Scientists trying to read your mind?

Did anyone else see this article? I came across it on msnbc.com – “Scientists Try to Predict Intentions: using brain scans to read minds before thoughts turn into actions” (http://www.msnbc.msn.com/id/17464320/)

I haven’t read anything Dr. Haynes has published in peer-reviewed journals on the topic (I’ll see what I can find) but this seems like another case of popular media grossly over-estimating (or mis-estimating?) the significance of the research. Take this excerpt:

But scientists are making enough progress to make ethicists nervous, since the research has already progressed from identifying the regions of the brain where certain thoughts occur to identifying the very content of those thoughts.

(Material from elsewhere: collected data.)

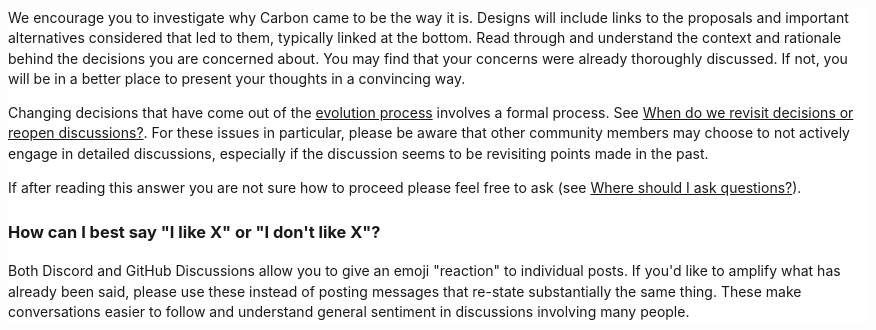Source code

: We encourage you to investigate why Carbon came to be the way it is. Designs
will include links to the proposals and important alternatives considered that
led to them, typically linked at the bottom. Read through and understand the
context and rationale behind the decisions you are concerned about. You may find
that your concerns were already thoroughly discussed. If not, you will be in a
better place to present your thoughts in a convincing way.

Changing decisions that have come out of the [evolution process](evolution.md)
involves a formal process. See
[When do we revisit decisions or reopen discussions?](#when-do-we-revisit-decisions-or-reopen-discussions).
For these issues in particular, please be aware that other community members may
choose to not actively engage in detailed discussions, especially if the
discussion seems to be revisiting points made in the past.

If after reading this answer you are not sure how to proceed please feel free to
ask (see
[Where should I ask questions?](#where-should-i-ask-questions-about-carbon-language)).

### How can I best say "I like X" or "I don't like X"?

Both Discord and GitHub Discussions allow you to give an emoji "reaction" to
individual posts. If you'd like to amplify what has already been said, please
use these instead of posting messages that re-state substantially the same
thing. These make conversations easier to follow and understand general
sentiment in discussions involving many people.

Although I think my favorite part is the opening paragraph, where the author writes:

At a laboratory in Germany, volunteers slide into a doughnut-shaped MRI machine and perform simple tasks, such as deciding whether to add or subtract two numbers, or choosing which of two buttons to press.

They have no inkling that scientists in the next room are trying to read their minds — using a brain scan to figure out their intention before it is turned into action.

Um…I think the first “inkling” that something is amiss is when these evil scientists ask you to step inside their big shiny machine. Perhaps I’m overly-critical. I still think articles like this are amusing, but it makes me cringe when I think that this is the public’s view of MR research. Any other opinions?

One thought on “Scientists trying to read your mind?”

  1. You beat me to it, Rebecca! I’m glad you posted this. I wonder if we need a category called fmri-abuse. My favorite line was actually the ominous speculation, “The concept of keeping your thoughts private could be profoundly altered in the future” – cue scary music. I don’t know what future it is that has MRI machines lurking on every street corner, though who knows… 🙂

    At any rate I think the ethicists have more to worry about with respect to stem cell research than what those wacky scientists are up to with their mind-reading rays.

    Part of the problem though is that fMRI is so poorly understood. I think that the physiologic response to a thought (which is what BOLD is really measuring) is hard to intuitively understand. Sometimes the neuroscience literature blurs the distinction as well – not necessarily with deliberate intent to deceive, but more just as a shorthand.